Around ten o'clock in the morning of the next day, the ships began to position themselves in the eastern part of the bay, ending the maneuver around eleven o'clock, when the sky had already begun to clear and the Punta de la Mona sheltered them. from the annoying and dangerous easterly wind. It was a half hour break. The southwest wind returned and brought with it the strong storm :winds of almost 100 km/h, waves between six and nine meters. The speed and force with which nature shook the squadron prevented even time to weigh anchor, leaving the galleys pushed against each other or against the cliffs of Punta de la Mona. The Santángel lost her rudder and was dragged to the beach; the Patron and the Horse turned on themselves; the Bárbola collided with a rock and was dragged to the beach; La Capitana, a ship commanded by Mendoza, was rammed by the waves until she was crossed by them. While the people tried to swim in the sea, but the undertow of the sea, the logs and all the floating objects kept colliding with them, killing many. This is how Juan de Mendoza died, when the mast of his ship hit him in the head while he was trying to swim and dragged him to the bottom of the sea.

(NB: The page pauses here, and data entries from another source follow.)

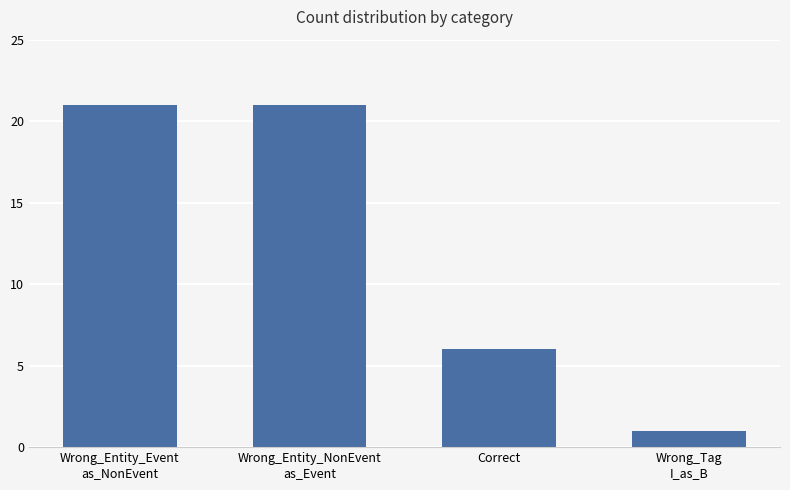

The value at Correct is 6. True or false?

True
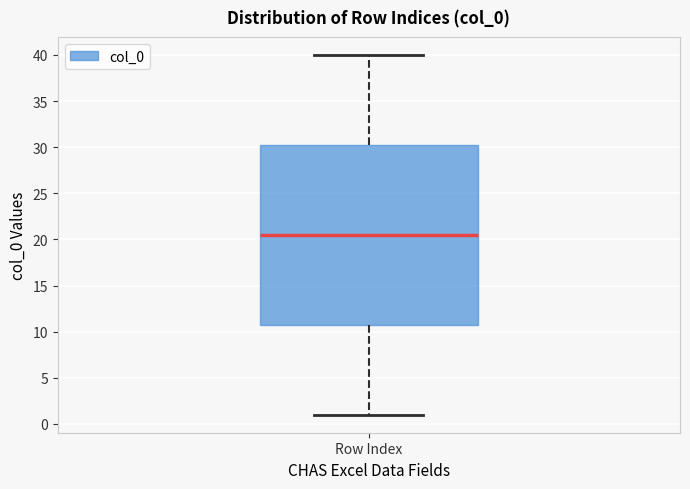

Transcribe this box plot: give where the median line is, the range the box spans, and where the two whiskers end, as read against the y-axis. The values are not printed on the chart, so give them approximately, as read against the axis.

median 20.5, box 11.0 to 30.5, whiskers 1.0 to 40.0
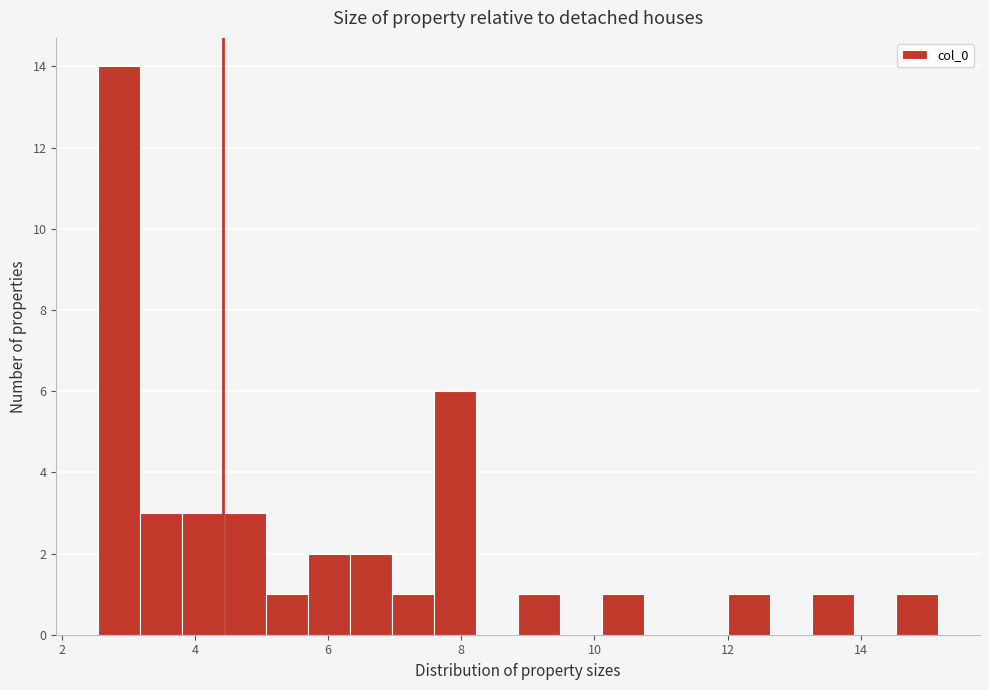

Read against the x-axis, roughly where is the centre of the tallest bar?

2.8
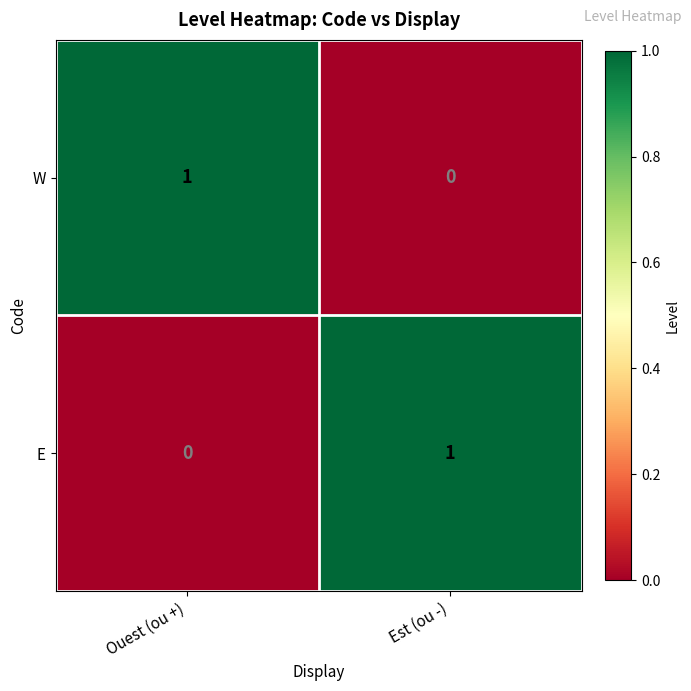

Is it true that E equals 0 at Est (ou -)?

False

When at four in the afternoon the storm calmed down Of the twenty-eight galleys, twenty-five remained at the bottom of the sea, saving only the Mendoza, the Sovereign and the San Juan, the three belonging to the Spanish squadron, thanks to the fact that they managed to surround the Punta de la Mona shortly after it began. the storm. It is difficult to know what the number of human losses was, it is enough to know that five people out of a total of more than four hundred were saved from La Capitana. Those who had the best luck were the galley slaves, because of the 3,600 they were able to save 1,740 thanks to Mendoza ordering their release, although later they would be captured again and put back in the galleys.

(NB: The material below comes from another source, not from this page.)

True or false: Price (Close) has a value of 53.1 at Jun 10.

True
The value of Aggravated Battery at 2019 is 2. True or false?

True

The destruction in just three hours of the Spanish galley squadron, which was supposed to come to the aid of Oran and Mazalquivir, gave a new impetus to the siege to which the Berbers subjected both places. To help them, it was necessary to send part of the squadron from Messina under the command of Andrea Doria, weakening the one that guarded the Strait of Messina and that watched over the Ottoman squadron, together with those that could be gathered from Barcelona and Genoa, under the command of Álvaro de Bazán and Francisco de Mendoza, cousin of the late Juan de Mendoza. Although this squadron was successful in lifting the siege of both squares and, just a decade later, would defeat the Ottoman army at the Battle of Lepanto (1571), the shipwreck of La Herradura came close to ending the Spanish presence in two key bastions and it tensed the resistance and operability of the Spanish navy in the central Mediterranean.
Bibliography
Fernández Duro, C. (1867):Shipwrecks of the Spanish Armada . Madrid.
Garcia Castro, F.J. (2018) “The origin of the Spanish Navy in the Mediterranean” in Desperta Ferro Special XIV.
Sánchez-Laulhé, J.M. and Del Carmen Sánchez, M. (2012) "Meteorology in the shipwreck of the Spanish fleet of galleys in La Herradura (Almuñécar) in 1562" in Boletín AME 38.